Enhancing Climate Change Commitments to improve air quality and human health: Practical experience from the United Kingdom, and across Asia and the Pacific

(Tokyo)
Virtual

In this Asia Pacific Climate Week side event, government representatives from the UK, Cambodia, Japan, Pakistan and Vietnam, as well as representatives from the UK National Centre for Atmospheric Science, Stockholm Environment Institute, the Institute for Global Environmental Strategies, and the Climate and Clean Air Coalition provide lessons and insights in updating NDCs and related policies. The discussion will focus on three key questions:

  • Why was it important for their country to update their NDC to include action on SLCPs and air pollution benefits from climate change action?
  • Practically, what process was followed in the NDC update, how did this process work across relevant agencies and engage a broad range of stakeholders, and provide the basis for including SLCPs and air pollution benefits in the update NDC?
  • What are the next steps? Now that their country has clearly articulated objectives on SLCPs and air pollution benefits in their NDC, how can they be made a reality?

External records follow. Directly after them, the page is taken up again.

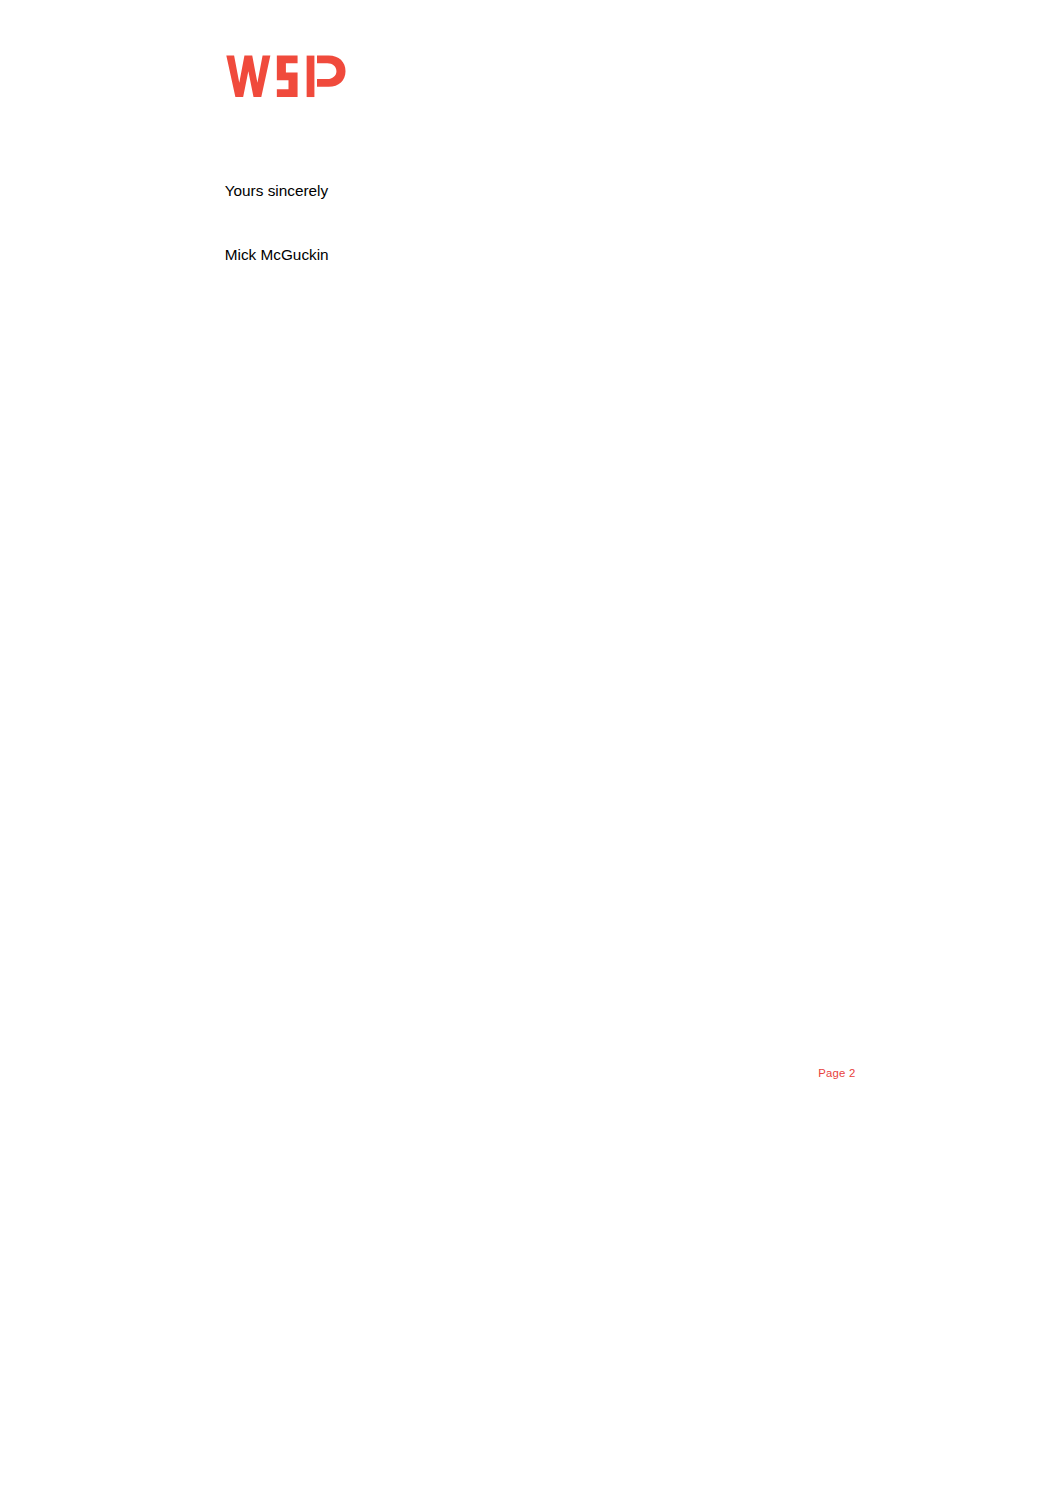Yours sincerely
Mick McGuckin
Page 2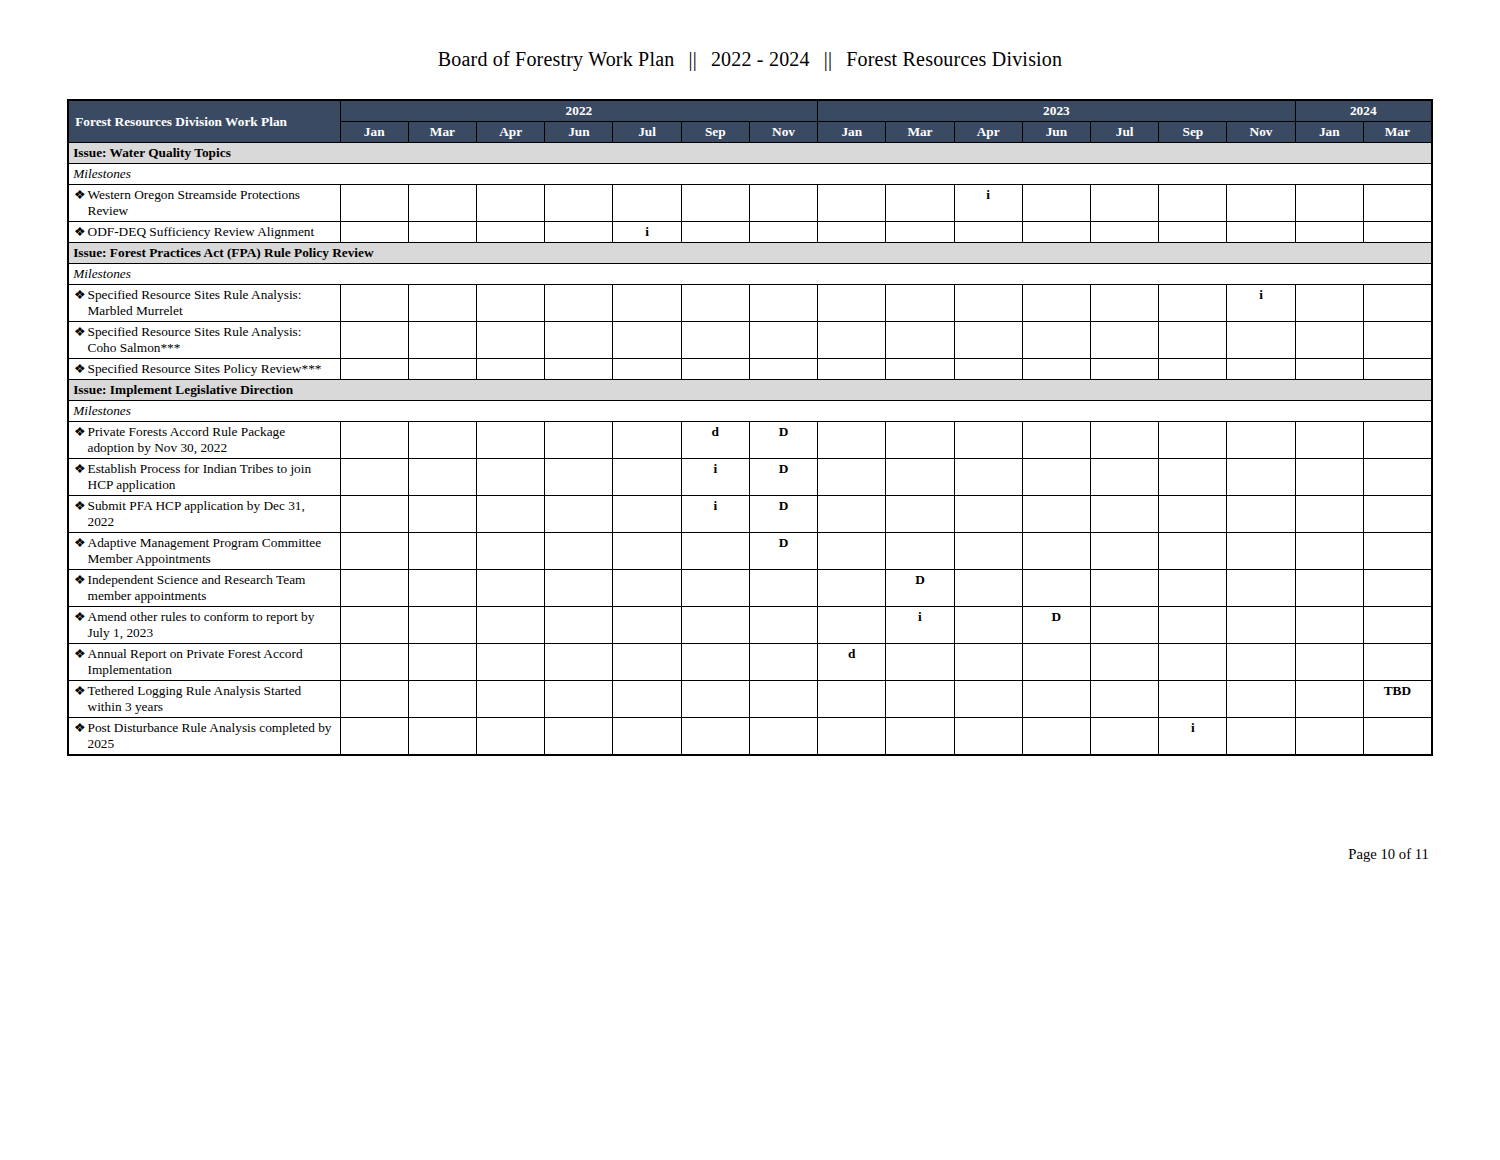Board of Forestry Work Plan||2022 - 2024||Forest Resources Division
| Forest Resources Division Work Plan | 2022 | 2023 | 2024 |
| --- | --- | --- | --- |
| Jan | Mar | Apr | Jun | Jul | Sep | Nov | Jan | Mar | Apr | Jun | Jul | Sep | Nov | Jan | Mar |
| Issue: Water Quality Topics |
| Milestones |
| ❖ Western Oregon Streamside Protections Review | | | | | | | | | | i | | | | | | |
| ❖ ODF-DEQ Sufficiency Review Alignment | | | | | i | | | | | | | | | | | |
| Issue: Forest Practices Act (FPA) Rule Policy Review |
| Milestones |
| ❖ Specified Resource Sites Rule Analysis: Marbled Murrelet | | | | | | | | | | | | | | i | | |
| ❖ Specified Resource Sites Rule Analysis: Coho Salmon*** | | | | | | | | | | | | | | | | |
| ❖ Specified Resource Sites Policy Review*** | | | | | | | | | | | | | | | | |
| Issue: Implement Legislative Direction |
| Milestones |
| ❖ Private Forests Accord Rule Package adoption by Nov 30, 2022 | | | | | | d | D | | | | | | | | | |
| ❖ Establish Process for Indian Tribes to join HCP application | | | | | | i | D | | | | | | | | | |
| ❖ Submit PFA HCP application by Dec 31, 2022 | | | | | | i | D | | | | | | | | | |
| ❖ Adaptive Management Program Committee Member Appointments | | | | | | | D | | | | | | | | | |
| ❖ Independent Science and Research Team member appointments | | | | | | | | | D | | | | | | | |
| ❖ Amend other rules to conform to report by July 1, 2023 | | | | | | | | | i | | D | | | | | |
| ❖ Annual Report on Private Forest Accord Implementation | | | | | | | | d | | | | | | | | |
| ❖ Tethered Logging Rule Analysis Started within 3 years | | | | | | | | | | | | | | | | TBD |
| ❖ Post Disturbance Rule Analysis completed by 2025 | | | | | | | | | | | | | i | | | |
Page 10 of 11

The aim of this session is to highlight practical ways in which air pollution, and SLCPs can be integrated into climate change plans; to engage other countries in the region, and more widely, to increase their ambition by considering local health benefits. The session also aims to provide insights into the next steps for how these benefits can be taken forward to implementation. Finally, the session will also highlight the latest research on the range of co-benefits from climate change mitigation that can be quantified and evaluated within climate change planning, including broader health benefits from diets, water and sanitation, and economic benefits.

Why this is important

In 2019, 6.6 million premature deaths were attributable to air pollution exposure. In 2020, in many locations, air quality improved due to lockdown measures intended to combat the COVID-19 pandemic. However, as economies have restarted, air pollution levels rebounded. These rebounds underscore the need for actions that can sustainably reduce air pollution. Some of the most sustainable actions not only reduce air pollution and improve health but also mitigate climate change. In fact, studies estimated over 1 million premature deaths could be avoided annually if actions are taken globally to limit global temperature increases to ‘well below 2ºC’. In Asia-Pacific, the 2018 Air Pollution Solutions Report estimated that implementation of the top 25 ‘clean air’ actions could allow 1 billion people to breathe air below WHO air quality guidelines, while at the same time reducing global temperature increases by 0.3°C.

These health benefits are achieved from climate change mitigation actions for two reasons. First, air pollutants share many of the same sources as greenhouse gases, and therefore many actions that target major GHG emitting sources also reduce the co-emitted air pollutants. Second, a subset of pollutants, called Short-Lived Climate Pollutants (SLCPs), including black carbon, and methane, directly contribute to air pollution and its health impacts, and to global temperature increases.

For these health benefits to be realised, however, they need to be prioritised and reflected in countries’ climate change commitments (Nationally Determined Contributions, NDCs). In 2015, this rarely happened: only a few countries included SLCP mitigation, or air pollution benefits from climate change mitigation in their NDCs. But, as countries are now updating their NDCs, there is a notable change. The United Kingdom, who hold the incoming COP26 Presidency, submitted their first NDC, and specifically identified health and air pollution as key criteria in determined their decarbonisation pathway. In addition, several countries in Asia and the Pacific are taking practical steps to identify and prioritise those actions that can simultaneously reduce air pollution, improve health while mitigating climate change. In 2020, Bangladesh, and Mongolia, alongside other countries in Asia and the Pacific submitted updated NDCs, that increase their climate change mitigation ambition, and include targets, actions and activities that focus on achieving local air quality benefits and meeting international climate change commitments.